Friday, March 31st 2017

AMD's RX Vega to Feature 4 GB and 8 GB Memory

It looks like AMD is confident enough on its HBC (High-Bandwidth Cache) and HBCC (High-Bandwidth Cache Controller) technology, and other assorted improvements to overall Vega memory management, to consider 4 GB as enough memory for high-performance gaming and applications. On a Beijing tech summit, AMD announced that its RX Vega cards (the highest performers in their next generation product stack, which features rebrands of their RX 400 line series of cards to th new RX 500) will come in at 4 GB and 8 GB HBM 2 (512 GB/s) memory amounts. The HBCC looks to ensure that we don't see a repeat of AMD's Fury X video card, which featured first generation HBM (High-Bandwidth memory), at the time limited to 4 GB stacks. But lacking extensive memory management improvements meant that the Fury X sometimes struggled on memory-heavy workloads.

If the company's Vega architecture deep dive is anything to go by, they may be right: remember that AMD put out a graph showing how the memory allocation is almost twice as big as the actual amount of memory used - and its here, with smarter, improved memory management and allocation, that AMD is looking to make do with only 4 GB of video memory (which is still more than enough for most games, mind you). This could be a turn of the screw moment for all that "more is always better" philosophy.
Add your own comment

52 Comments on AMD's RX Vega to Feature 4 GB and 8 GB Memory

#26
Prima.Vera
Guys relax. 4GB of VRAM is plenty enough for 1080p, on which those 4GB cards will probably aim. Since MSAA is quickly replaced by FXAA/SMAA and new texture and color compression algorithms are getting better, no need to dramatize about low VRAM.
Posted on Reply
#27
FordGT90Concept
"I go fast!1!11!1!"
Vega is not aimed at 1920x1080, it is aimed at 2560x1440 and up. RX 480/580 is sufficient for 1920x1080.

The reason for huge pools of memory is because of massive textures and models which have sharply been increasing since PS4 and XB1 released. Selling a premium card with budget amounts of memory makes no sense.
Captain_TomAMD claims to have new tech that allows for half as much memory to be used as normal. If that's true, then a 4GB model is more than viable. In fact I would say this kinda confirms that AMD is confident it will work. They wouldn't do it otherwise...
Developers will do whatever they want to. AMD is banking on them implementing their optimizations to reduce the memory footprint. Very few titles will.

Some games don't use >4 GiB of VRAM but some do and with every passing year, the latter group gets bigger.
Posted on Reply
#28
Captain_Tom
FordGT90ConceptVega is not aimed at 1920x1080, it is aimed at 2560x1440 and up. RX 480/580 is sufficient for 1920x1080.

The reason for huge pools of memory is because of massive textures and models which have sharply been increasing since PS4 and XB1 released. Selling a premium card with budget amounts of memory makes no sense.


Developers will do whatever they want to. AMD is banking on them implementing their optimizations to reduce the memory footprint. Very few titles will.

Some games don't use >4 GiB of VRAM but some do and with every passing year, the latter group gets bigger.

Entries on spatial positioning
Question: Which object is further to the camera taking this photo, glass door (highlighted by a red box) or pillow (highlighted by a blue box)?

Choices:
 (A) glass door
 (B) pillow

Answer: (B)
---
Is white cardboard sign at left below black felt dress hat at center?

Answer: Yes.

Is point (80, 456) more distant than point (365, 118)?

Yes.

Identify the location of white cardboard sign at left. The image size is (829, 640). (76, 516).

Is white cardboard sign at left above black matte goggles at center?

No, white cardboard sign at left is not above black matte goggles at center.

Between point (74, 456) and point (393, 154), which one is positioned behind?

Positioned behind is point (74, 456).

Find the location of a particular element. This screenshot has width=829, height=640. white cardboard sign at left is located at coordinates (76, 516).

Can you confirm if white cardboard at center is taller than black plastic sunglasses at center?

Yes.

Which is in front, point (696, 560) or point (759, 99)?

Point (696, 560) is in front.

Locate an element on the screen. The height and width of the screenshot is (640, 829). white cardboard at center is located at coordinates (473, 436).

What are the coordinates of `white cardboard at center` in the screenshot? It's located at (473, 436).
* * *
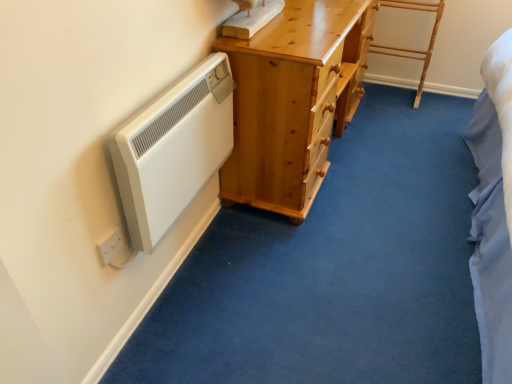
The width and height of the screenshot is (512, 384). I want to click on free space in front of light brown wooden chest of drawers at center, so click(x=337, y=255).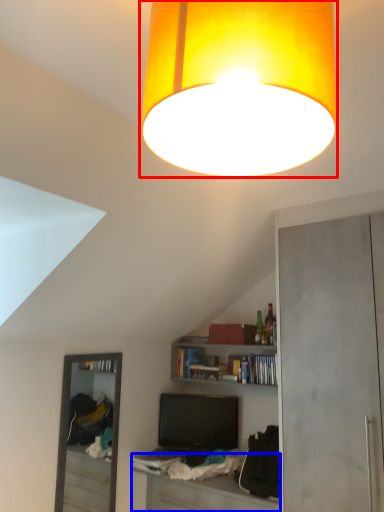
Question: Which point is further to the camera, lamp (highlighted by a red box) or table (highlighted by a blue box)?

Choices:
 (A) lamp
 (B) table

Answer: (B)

* EXERCISE SET:
A – Answer these questions using the RX Vega memory page:
(i) What memory bandwidth is listed for the HBM 2 on the RX Vega cards?
(ii) Where did AMD announce the RX Vega memory amounts?
(iii) According to FordGT90Concept, what resolution is Vega aimed at?
B – Continue the RX Vega memory page after its final line.
These entries have nothing to do with the RX Vega memory page.

* ANSWERS FOR THE TASKS:
A –
(i) 512 GB/s.
(ii) At a Beijing tech summit.
(iii) 2560x1440 and up.

B –
It's not that simple. This is at the architectural level (Just like memory compression, though not the same thing).
Posted on Reply
#29
FordGT90Concept
"I go fast!1!11!1!"
Any assets not loaded into the HBM2 on board memory will see bandwidth drop from 512+ GB/s to ~20 GB/s. More cache means less likely to incur that performance penalty. Even if the architecture is better at deciding what assets are needed in the HBM2 cache, it still going to get it wrong especially when it can only cache half as much.
Posted on Reply
#30
RejZoR
Dude, where were you when HBC was explained and presented? They ran Deus Ex Mankind Divided on RX Vega with VRAM artificially limited to 2GB, to induce a memory capacity issue scenario. And the game still ran smoothly. And I don't get the skepticism, the concept isn't exactly new, it existed years ago in form of HyperMemory for AMD and TurboCache for NVIDIA. It worked very similar, it's just faster and more adaptable now. Plus, things became faster on the system side as well. Faster RAM, triple and quad channel configurations etc
Posted on Reply
#31
FordGT90Concept
"I go fast!1!11!1!"
DXMD has small environments. Games like Shadows of Mordor are a completely different animal.

Quad channel will still only get you 100 GB/s under the best circumstances which is a far cry from the minimum 512 GB/s of the HBM stacks.
Posted on Reply
#32
mrthanhnguyen
I hope Vega won't disappoint us at launch coz someone will make an excuse like wait for game developers optimize Vega and it will outperf Nvidia counterpart soon.
Posted on Reply
#33
RejZoR
FordGT90ConceptDXMD has small environments. Games like Shadows of Mordor are a completely different animal.

Quad channel will still only get you 100 GB/s under the best circumstances which is a far cry from the minimum 512 GB/s of the HBM stacks.
You still don't understand. There is NO NEED for RAM to have as high bandwidth as VRAM. Though it helps probably if it's higher. Small environments or big environments, it doesn't matter. At all. Ever played Killing Floor 2? It has quite big levels and tons of enemies. If you leave texture streaming enabled, it hardly uses any VRAM, even on Ultra settings. But if you turn it off, it'll fill basically all VRAM. This is how HBC works, just on hardware level and not on game level.
Posted on Reply
#34
RejZoR
mrthanhnguyenI hope Vega won't disappoint us at launch coz someone will make an excuse like wait for game developers optimize Vega and it will outperf Nvidia counterpart soon.
It's funny you say that, AMD has proved that to be the case on almost every graphics card launch. And they do in fact outperform NVIDIA long term when cards are going head to head with relatively similar performance. It's funny that people still keep bringing it up over and over again...
Posted on Reply
#35
JMccovery
Captain_TomThank you. Some people just can't read lol.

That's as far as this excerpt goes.